**TEXT SHOWN**
LINQ - Removing elements in source list prevents enumeration of "c

  • Thread starter Thread starter Todd Beaulieu
  • Start date Start date
T

Todd Beaulieu

Hello, I have a list of elements and I want to perform an operation on a
subset of them and then remove them from the list.

If I build a sequence of elements via LINQ to drive the enumeration, as soon
as I remove the first element the enumeration operation is broken.

This surprises me. I thought the LINQ'd sequence would be its own
collection, impervious to changes in the original source collection.
 
Todd Beaulieu said:
Hello, I have a list of elements and I want to perform an operation on a
subset of them and then remove them from the list.
If I build a sequence of elements via LINQ to drive the enumeration, as soon
as I remove the first element the enumeration operation is broken.

This surprises me. I thought the LINQ'd sequence would be its own
collection, impervious to changes in the original source collection.

No - LINQ streams the data (when it can), so it will still be asking
the original data source for data as it goes.

**PROVIDED INFORMATION**
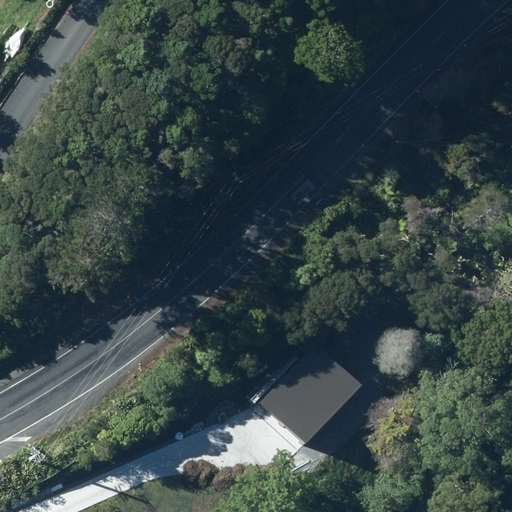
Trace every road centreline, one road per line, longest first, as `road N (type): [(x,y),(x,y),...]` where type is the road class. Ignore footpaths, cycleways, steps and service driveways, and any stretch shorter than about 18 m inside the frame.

--

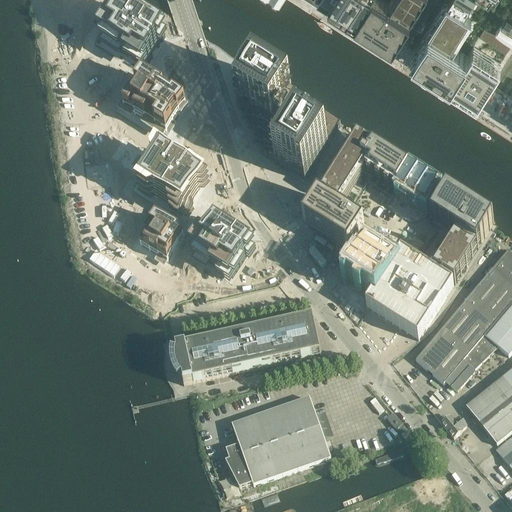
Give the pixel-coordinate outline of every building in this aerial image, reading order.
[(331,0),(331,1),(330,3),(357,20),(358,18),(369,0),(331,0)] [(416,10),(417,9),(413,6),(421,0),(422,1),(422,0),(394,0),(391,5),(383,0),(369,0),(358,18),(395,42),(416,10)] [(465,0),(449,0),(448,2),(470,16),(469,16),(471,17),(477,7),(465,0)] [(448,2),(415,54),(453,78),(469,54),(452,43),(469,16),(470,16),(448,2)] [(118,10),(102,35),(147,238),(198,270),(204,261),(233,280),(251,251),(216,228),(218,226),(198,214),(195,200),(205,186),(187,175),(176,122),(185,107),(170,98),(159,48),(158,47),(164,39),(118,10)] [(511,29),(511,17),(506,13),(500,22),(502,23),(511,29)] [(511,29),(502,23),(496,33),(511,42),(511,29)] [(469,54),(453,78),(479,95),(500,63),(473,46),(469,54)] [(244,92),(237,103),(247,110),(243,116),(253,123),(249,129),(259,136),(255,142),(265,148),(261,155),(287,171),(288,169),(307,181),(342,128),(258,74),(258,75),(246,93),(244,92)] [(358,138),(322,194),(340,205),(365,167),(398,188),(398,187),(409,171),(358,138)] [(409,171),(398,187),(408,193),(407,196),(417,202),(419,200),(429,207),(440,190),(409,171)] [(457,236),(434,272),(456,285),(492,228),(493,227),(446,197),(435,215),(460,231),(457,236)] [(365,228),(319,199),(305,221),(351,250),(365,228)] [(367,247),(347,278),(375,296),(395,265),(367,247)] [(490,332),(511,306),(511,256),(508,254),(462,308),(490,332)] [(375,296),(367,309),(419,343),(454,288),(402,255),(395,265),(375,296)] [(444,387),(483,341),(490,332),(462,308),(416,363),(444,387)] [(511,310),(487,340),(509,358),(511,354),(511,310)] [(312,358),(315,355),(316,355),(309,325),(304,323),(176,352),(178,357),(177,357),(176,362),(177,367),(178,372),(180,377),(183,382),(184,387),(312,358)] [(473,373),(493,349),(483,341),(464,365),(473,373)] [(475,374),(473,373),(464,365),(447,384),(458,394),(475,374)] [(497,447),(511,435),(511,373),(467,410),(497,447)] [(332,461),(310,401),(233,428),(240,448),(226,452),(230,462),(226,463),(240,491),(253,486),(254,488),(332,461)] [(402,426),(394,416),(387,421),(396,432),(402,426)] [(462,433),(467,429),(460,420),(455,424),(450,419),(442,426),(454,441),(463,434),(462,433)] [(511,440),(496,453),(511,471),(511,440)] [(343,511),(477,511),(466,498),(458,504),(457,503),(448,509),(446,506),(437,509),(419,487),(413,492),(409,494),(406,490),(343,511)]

**PROMPT 1**
In the LINQ forum thread, what does the reply say LINQ does with the data when it can?
**PROMPT 2**
In the LINQ forum thread, list every action the original poster says they take or want to take with the list of elements.
**PROMPT 3**
Write the next part of the forum thread about LINQ enumeration, picking up after its last sentence.

**RESULT 1**
It streams the data, so it keeps asking the original data source for data as it goes.

**RESULT 2**
- Perform an operation on a subset of the elements
- Remove those elements from the list
- Build a sequence of elements via LINQ to drive the enumeration
- Remove the first element

**RESULT 3**
Jon, do you need a place to live? We'll provide food, shelter and beer, in
exchange for a brain tap.

Thank you.
 
Nice shameless plug. ;-)

Looked at the link. So nice to see someone actually spending a chapter on
Lambda Expressions and another on extension methods. I looked at the sample
chapter and I like the way it flows. Don' necessarily need another book on
C#, but I will definitely put it on my list (I figure if I learn one new
thing, it is well worth the price of admission ;->).

--
Gregory A. Beamer
MVP, MCP: +I, SE, SD, DBA

*************************************************
| Think outside the box!
|
*************************************************
 
Cowboy (Gregory A. Beamer) said:
Nice shameless plug. ;-)

I'm trying to at least restrict them to responses to other people's
comments :)
Looked at the link. So nice to see someone actually spending a chapter on
Lambda Expressions and another on extension methods. I looked at the sample
chapter and I like the way it flows. Don' necessarily need another book on
C#, but I will definitely put it on my list (I figure if I learn one new
thing, it is well worth the price of admission ;->).

Well, you'd learn the names and ages of my sons and wife, along with
the names of my eldest son's friends. :)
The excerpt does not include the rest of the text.